In Britain, where paid sex is legal but prostitutes aren't allowed to solicit in public, a group of Labour MPs have advocated for replacing criminal penalties for street prostitutes with mandatory counseling programs to get them out of the business.

"We don't criminalize people who sell kidneys, we criminalize the buyer," Labour MP Fiona MacTaggart told Reuters news agency.

Address the problem at its roots

The justice system also makes it difficult prosecute traffickers who force women into marriage. Victims of this crime have to prove that they suffered threats or abuse -- not only that they forced to marry against their will. These women also risk penalties if they are shown to have married only to acquire a residence permit.

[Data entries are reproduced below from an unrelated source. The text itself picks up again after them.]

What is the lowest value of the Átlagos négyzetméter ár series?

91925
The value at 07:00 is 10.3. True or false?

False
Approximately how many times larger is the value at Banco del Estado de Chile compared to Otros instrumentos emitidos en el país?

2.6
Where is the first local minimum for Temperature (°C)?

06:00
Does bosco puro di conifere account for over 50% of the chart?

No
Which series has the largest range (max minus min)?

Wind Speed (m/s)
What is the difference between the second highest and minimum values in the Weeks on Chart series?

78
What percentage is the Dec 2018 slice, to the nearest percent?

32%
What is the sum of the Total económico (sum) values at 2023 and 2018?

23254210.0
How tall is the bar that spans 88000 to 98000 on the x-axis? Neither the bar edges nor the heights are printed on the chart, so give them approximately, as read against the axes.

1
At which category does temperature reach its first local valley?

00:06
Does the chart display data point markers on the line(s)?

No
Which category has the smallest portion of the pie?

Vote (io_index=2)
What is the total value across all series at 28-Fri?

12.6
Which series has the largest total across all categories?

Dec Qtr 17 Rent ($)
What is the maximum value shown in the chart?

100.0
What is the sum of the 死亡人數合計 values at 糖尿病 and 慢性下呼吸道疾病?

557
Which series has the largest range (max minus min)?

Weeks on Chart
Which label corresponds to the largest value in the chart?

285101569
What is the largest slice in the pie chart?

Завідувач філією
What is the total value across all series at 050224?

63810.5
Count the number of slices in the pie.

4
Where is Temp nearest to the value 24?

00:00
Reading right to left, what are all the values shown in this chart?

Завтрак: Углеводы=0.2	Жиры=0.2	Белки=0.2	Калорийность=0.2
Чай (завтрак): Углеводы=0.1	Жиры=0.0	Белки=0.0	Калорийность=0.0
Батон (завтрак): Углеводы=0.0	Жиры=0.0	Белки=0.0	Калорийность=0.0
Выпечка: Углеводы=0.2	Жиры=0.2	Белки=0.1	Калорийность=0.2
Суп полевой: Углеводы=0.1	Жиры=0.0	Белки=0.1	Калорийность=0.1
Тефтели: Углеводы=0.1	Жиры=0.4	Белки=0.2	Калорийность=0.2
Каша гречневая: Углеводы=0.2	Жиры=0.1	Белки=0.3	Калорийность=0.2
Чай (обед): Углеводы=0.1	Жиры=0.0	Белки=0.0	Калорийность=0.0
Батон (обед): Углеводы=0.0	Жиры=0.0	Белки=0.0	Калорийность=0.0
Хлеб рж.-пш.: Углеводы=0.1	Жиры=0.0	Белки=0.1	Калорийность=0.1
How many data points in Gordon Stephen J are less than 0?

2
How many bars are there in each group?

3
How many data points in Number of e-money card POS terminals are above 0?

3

For those without residence permits, a new law in Germany aims to encourage them to testify against their traffickers. After the initial three-month tourist visa, trafficking victims are granted an additional six months to consider whether to press charges.

"If they don't testify, they're deported," said Thoma. "But if they testify, they get a residence permit for the duration of the criminal proceedings."

But ultimately, trafficking needs to be addressed from the bottom up, said the lawyer. That means pulling the women out of poverty and offering them a chance to improve their lives.

"We have to create more possibilities for education there and improve the overall living situation for the women," she said.